Problem description: Scan the entries below and say how many lines contain "South". Write only the number.

Dataset entries:
____________
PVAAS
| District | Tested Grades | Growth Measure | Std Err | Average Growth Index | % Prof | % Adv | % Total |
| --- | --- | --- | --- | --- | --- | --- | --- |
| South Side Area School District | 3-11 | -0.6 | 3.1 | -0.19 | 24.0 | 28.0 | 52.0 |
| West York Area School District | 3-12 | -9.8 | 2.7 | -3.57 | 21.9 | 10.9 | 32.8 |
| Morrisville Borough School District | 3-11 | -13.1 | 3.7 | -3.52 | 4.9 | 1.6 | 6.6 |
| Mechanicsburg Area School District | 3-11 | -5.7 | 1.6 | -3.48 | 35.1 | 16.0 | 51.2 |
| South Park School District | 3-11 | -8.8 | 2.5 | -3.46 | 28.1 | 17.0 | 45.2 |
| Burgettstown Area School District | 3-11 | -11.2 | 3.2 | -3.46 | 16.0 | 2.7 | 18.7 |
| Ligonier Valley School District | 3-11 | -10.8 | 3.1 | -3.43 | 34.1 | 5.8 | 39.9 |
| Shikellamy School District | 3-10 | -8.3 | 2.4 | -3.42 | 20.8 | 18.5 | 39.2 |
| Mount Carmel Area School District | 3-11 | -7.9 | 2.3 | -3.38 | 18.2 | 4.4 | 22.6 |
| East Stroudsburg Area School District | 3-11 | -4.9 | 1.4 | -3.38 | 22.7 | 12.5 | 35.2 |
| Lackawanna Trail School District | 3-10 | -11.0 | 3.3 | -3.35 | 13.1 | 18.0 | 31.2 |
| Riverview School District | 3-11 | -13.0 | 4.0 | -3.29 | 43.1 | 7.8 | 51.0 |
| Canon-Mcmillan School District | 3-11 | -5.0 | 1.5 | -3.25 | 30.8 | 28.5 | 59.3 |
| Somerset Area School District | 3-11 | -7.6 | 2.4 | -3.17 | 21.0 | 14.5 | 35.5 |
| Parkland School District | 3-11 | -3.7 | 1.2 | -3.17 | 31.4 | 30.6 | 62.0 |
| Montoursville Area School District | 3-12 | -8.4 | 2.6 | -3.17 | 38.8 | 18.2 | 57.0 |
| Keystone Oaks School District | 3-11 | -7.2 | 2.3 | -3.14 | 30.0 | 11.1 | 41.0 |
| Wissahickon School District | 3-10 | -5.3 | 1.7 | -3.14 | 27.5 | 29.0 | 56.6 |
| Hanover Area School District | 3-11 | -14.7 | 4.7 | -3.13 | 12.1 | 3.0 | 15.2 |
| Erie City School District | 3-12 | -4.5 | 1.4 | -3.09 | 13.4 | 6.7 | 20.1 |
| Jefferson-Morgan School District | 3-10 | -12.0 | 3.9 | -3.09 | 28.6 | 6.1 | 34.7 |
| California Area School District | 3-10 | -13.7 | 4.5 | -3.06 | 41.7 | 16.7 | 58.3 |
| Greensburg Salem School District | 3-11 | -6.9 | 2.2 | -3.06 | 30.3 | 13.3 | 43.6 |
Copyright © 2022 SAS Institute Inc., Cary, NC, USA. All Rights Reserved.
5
____________
Exercise result: 2